【熊本消防設備】スプリンクラーポンプはなぜ自動で起動するのか? ― 流水検知装置と圧力チャンバーの役割をわかりやすく解説 ―

スプリンクラー設備は、火災を早期に抑え被害を最小限にするための極めて重要な消防設備です。

その中核を担うのが「スプリンクラーポンプ」であり、火災発生時に人の操作を介さず自動で起動することが大きな特徴です。

本コラムでは、

・スプリンクラーポンプが自動で起動する仕組み

・流⽔検知装置(⾃動警報弁)の役割

・圧力チャンバーが必要とされる理由

について、現場実務にも役立つ視点で解説します。


スプリンクラー設備における自動起動の考え方

閉鎖型スプリンクラー設備では、通常時、配管内は水で満たされ、一定の圧力が保持されています。
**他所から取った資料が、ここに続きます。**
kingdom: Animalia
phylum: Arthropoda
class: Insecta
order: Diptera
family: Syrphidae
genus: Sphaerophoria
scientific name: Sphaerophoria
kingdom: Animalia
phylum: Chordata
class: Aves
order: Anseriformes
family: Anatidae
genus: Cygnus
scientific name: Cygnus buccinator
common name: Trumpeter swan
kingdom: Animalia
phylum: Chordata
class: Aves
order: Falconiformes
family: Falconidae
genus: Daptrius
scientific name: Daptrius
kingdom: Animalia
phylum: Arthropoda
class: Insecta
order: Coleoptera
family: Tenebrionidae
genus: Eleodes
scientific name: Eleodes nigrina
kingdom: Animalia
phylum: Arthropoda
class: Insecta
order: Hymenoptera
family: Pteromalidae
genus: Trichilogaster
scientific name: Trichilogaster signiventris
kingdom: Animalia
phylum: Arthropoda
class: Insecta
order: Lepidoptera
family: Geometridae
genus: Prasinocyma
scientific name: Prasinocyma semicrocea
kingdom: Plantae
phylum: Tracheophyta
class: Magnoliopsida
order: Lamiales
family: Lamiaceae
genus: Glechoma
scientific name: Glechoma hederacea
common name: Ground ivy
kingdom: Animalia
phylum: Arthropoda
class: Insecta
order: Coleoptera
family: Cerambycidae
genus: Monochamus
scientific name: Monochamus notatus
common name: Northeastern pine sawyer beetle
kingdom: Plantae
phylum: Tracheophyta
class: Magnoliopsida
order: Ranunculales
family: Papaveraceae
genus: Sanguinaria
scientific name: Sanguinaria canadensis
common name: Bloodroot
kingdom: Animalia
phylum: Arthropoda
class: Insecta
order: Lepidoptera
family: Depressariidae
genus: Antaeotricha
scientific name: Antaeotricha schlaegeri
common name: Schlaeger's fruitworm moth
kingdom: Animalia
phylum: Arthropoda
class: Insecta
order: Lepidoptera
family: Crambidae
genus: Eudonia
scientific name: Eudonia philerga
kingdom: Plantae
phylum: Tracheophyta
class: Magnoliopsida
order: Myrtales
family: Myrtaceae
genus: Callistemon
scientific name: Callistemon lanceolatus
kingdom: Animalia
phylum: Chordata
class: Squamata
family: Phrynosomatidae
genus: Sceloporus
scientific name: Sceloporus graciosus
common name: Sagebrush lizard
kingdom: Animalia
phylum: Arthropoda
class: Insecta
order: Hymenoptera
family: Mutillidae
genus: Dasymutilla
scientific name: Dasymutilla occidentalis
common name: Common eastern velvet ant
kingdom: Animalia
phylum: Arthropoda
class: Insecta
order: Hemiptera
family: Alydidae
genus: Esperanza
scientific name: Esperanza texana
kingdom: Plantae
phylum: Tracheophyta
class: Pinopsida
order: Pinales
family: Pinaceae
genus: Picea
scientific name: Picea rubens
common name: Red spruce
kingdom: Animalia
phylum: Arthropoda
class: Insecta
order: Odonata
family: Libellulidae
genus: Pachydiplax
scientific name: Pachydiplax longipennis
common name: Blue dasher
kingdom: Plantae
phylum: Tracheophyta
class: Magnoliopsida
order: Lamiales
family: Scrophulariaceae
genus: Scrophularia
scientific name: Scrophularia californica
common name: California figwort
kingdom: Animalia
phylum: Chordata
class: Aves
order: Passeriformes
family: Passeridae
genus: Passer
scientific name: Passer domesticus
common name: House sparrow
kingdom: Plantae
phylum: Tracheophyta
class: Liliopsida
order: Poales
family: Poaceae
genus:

火災が発生すると、周囲温度の上昇によりスプリンクラーヘッドが感熱作動し、放水が開始されます。

この放水によって配管内の水が流れ出すことで、

「異常な流水が発生した」

という状態を検知し、警報と同時にポンプを起動させる仕組みが構築されています。


流水検知装置(自動警報弁)の役割

流水検知装置は、単に水が流れたことを知らせる装置ではありません。

主な役割は次の3点です。

・スプリンクラー作動時の流水を検知する

・火災信号として警報設備へ伝達する

・スプリンクラーポンプ起動の信号を発する

特に多く採用されている湿式自動警報弁では、

ヘッドの放水により二次側配管の水圧が低下すると、弁体が作動し、水が流れ始めます。

この流水が継続することで、警報装置およびポンプ起動信号が成立します。

なお、瞬間的な水圧変動(ウォーターハンマーなど)で誤作動しないよう、

一定時間以上の流水が継続した場合のみ信号を出す遅延機構が設けられています。


圧力スイッチだけでは不十分な理由

「配管内の圧力が下がったらポンプを起動すればよいのでは?」

と思われる方も多いかもしれません。

しかし実際には、気温変化による水温低下や微小な漏水でも圧力は変動します。

これらに反応してしまうと、ポンプが頻繁に誤起動してしまいます。

そこで重要な役割を果たすのが**圧力チャンバー(圧力タンク)**です。


圧力チャンバーの重要な役割

圧力チャンバーは、配管内と同じ圧力状態を保ったまま、

内部に圧縮空気を保持している密閉容器です。

この圧縮空気がクッションの役割を果たすことで、

・微小な圧力変動を吸収

・温度変化による誤作動を防止

・実際の放水による圧力低下のみを確実に検知

することが可能になります。

つまり、

「本当に火災による放水があったときだけ」

ポンプが起動するよう、安全側に設計されているのです。


スプリンクラーポンプが起動する一連の流れ

火災発生からポンプ起動までの流れを整理すると、次のようになります。

・火災発生

・スプリンクラーヘッドが感熱作動

・放水開始

・配管内の流水・減圧が発生

・流⽔検知装置が作動

・圧力チャンバーの圧力が低下

・圧力スイッチがON

・制御盤へ信号送信

・スプリンクラーポンプ起動

この一連の流れが自動で行われることで、初期消火の遅れを防いでいます。


消火栓設備との違いから見るスプリンクラーポンプの特徴

屋内消火栓ポンプと構造自体は似ていますが、

スプリンクラーポンプには原則として圧力チャンバーが付属する点が大きな違いです。

これは、

「人が操作する消火栓」と

「自動で作動するスプリンクラー」

という運用の違いによるものです。

自動設備だからこそ、

誤作動を防ぎ、確実に起動させる設計思想が求められています。


点検・保守で重要な視点

スプリンクラーポンプの信頼性は、

流⽔検知装置・圧力チャンバー・圧力スイッチが

正常に連動してこそ確保されます。

・圧力設定値の確認

・チャンバー内空気量の確認

・起動試験時の反応確認

これらを確実に点検することで、

「いざという時に確実に動く設備」を維持することができます。